#### Source extract
__________________________________________________
Section: New Results

Stochastic modeling and identification of gene regulatory networks in bacteria

At the single-cell level, the processes that govern single-cell dynamics in general and gene expression in particular are better described by stochastic models rather than the deterministic models underlying the linear inversion methods discussed in Section 6.6. Modern techniques for the real-time monitoring of gene expression in single cells enable one to apply stochastic modelling to study the origins and consequences of random noise in response to various environmental stresses, and the emergence of phenotypic variability. The potential impact of single-cell stochastic analysis and modelling ranges from a better comprehension of the biochemical regulatory mechanisms underlying cellular phenotypes to the development of new strategies for the (computer assisted or genetically engineered) control of cell populations and even of single cells.

Work in IBIS on gene expression and interaction dynamics at the level of individual cells is addressed in terms of identification of parametric intrinsic noise models, on the one hand, and the nonparametric inference of gene expression statistics, on the other hand, from population snapshot data. Along with modelling and inference, identifiability analysis is dedicated special attention. Other problems related with single-cell modelling, extracellular variability and inheritance of traits at cell division are considered also through external collaborations, as discussed below (Section 6.4).
__________________________________________________
#### Data section
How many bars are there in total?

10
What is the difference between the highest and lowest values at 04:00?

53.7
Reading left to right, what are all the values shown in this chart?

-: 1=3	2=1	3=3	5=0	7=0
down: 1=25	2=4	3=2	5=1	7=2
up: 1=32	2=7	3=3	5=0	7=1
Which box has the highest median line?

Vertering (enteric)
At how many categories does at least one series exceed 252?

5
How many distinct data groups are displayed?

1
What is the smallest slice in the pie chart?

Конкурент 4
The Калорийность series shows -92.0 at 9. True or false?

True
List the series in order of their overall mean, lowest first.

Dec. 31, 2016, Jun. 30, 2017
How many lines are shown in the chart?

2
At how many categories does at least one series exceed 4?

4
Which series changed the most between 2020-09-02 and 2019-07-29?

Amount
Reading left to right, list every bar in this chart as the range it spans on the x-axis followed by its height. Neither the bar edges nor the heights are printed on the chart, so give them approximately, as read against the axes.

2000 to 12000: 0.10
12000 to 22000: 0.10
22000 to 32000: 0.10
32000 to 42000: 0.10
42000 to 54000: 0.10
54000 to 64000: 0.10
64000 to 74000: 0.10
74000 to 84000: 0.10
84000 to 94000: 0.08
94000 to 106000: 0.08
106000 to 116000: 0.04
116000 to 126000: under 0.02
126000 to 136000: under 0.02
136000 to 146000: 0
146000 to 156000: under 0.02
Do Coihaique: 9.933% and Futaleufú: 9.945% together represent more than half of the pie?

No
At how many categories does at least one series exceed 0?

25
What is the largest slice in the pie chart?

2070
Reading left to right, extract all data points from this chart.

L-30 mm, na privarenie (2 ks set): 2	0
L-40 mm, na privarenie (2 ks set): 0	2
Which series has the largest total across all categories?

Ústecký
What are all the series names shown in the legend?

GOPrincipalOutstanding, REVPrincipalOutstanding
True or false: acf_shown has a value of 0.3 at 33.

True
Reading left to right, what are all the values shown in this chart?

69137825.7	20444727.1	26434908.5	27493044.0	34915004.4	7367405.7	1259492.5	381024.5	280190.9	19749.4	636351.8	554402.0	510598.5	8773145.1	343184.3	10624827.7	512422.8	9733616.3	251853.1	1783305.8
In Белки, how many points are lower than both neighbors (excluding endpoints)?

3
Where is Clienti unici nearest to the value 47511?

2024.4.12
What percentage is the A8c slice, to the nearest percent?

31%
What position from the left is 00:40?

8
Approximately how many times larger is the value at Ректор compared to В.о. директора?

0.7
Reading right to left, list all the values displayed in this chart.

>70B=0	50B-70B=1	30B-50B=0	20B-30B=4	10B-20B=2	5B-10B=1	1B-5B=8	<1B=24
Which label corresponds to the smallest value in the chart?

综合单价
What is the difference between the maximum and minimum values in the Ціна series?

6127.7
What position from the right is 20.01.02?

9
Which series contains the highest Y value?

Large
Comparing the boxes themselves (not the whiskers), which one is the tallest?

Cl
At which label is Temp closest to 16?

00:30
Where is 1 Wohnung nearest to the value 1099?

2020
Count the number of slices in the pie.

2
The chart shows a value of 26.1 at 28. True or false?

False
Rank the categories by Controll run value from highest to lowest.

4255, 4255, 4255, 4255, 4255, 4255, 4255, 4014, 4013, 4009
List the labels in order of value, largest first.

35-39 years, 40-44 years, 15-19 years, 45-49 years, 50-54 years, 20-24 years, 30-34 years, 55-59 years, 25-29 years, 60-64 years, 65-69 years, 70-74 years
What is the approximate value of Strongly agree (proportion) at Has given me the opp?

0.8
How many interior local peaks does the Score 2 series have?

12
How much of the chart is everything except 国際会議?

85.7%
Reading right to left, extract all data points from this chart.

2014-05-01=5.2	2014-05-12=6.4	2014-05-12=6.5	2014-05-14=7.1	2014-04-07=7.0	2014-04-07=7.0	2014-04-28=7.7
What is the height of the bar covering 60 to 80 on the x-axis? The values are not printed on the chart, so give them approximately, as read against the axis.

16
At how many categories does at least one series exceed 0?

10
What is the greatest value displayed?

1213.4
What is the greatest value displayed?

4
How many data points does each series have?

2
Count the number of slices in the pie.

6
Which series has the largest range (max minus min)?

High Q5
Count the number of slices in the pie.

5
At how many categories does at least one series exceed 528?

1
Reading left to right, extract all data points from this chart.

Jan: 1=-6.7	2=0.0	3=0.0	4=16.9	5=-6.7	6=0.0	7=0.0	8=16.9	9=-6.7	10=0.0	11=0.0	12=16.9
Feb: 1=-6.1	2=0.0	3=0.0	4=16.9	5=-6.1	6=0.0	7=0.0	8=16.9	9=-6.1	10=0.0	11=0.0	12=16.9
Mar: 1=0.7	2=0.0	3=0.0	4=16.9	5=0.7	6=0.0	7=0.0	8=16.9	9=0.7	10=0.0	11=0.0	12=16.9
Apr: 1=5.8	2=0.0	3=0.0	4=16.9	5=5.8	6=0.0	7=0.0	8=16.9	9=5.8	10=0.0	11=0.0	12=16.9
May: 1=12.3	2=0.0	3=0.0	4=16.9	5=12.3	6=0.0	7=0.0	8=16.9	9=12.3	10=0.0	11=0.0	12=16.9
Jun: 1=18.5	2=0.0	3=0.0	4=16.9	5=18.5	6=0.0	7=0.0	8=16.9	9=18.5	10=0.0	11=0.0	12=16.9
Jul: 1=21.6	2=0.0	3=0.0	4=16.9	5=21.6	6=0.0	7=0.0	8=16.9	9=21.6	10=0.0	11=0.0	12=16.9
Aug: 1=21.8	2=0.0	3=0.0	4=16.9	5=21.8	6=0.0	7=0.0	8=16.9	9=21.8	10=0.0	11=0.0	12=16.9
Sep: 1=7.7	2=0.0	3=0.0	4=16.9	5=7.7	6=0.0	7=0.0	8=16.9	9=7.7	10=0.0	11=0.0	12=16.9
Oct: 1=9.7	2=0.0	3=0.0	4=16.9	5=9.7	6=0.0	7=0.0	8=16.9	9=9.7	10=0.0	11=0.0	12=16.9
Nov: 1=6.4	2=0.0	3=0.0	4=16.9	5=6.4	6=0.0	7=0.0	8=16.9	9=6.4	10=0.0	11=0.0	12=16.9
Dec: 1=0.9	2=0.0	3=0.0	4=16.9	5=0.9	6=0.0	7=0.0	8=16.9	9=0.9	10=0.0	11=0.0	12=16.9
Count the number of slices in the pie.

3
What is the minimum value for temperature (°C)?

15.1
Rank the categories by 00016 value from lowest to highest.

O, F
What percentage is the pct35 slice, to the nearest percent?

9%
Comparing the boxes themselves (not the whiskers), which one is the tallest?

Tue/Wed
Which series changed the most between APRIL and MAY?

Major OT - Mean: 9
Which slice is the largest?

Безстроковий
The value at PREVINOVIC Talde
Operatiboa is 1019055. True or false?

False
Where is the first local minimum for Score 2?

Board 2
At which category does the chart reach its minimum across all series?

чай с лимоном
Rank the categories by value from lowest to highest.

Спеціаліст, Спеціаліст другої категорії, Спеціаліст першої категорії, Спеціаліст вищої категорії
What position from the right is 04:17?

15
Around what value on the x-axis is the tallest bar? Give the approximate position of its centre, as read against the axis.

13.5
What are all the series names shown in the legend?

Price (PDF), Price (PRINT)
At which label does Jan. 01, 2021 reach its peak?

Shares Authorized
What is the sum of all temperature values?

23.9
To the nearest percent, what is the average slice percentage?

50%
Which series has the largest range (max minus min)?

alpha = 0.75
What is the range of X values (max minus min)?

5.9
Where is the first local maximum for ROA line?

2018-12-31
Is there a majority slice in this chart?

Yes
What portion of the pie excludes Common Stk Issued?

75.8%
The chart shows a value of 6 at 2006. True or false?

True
__________________________________________________
#### Task description
Write the next part of the section on stochastic modeling of gene regulatory networks in bacteria, picking up after its final sentence. The rows above come from a separate source unrelated to the section on stochastic modeling of gene regulatory networks.

#### Task output
Concerning identification of intrinsic noise dynamics in single cells, previous results on the contribution of stochasticity to parameter identifiability and on reconstruction of unknown gene regulatory networks have been taken further. For the case of population snapshot meaurements, where the dynamics of the population statistics are observed by simple time-lapse experiments, our earlier results showing that variance measurements may provide tremendous improvement in network reconstruction relative to sole mean measurements have been developed into a full-blown method for first-order gene network reconstruction. Additionally, parameter identifiability methods and results initially developed for gene expression models have been generalized to the whole class of first-order stochastic reaction networks. These developments have been presented and demonstrated by simulation in a paper published in the journal Processes [15].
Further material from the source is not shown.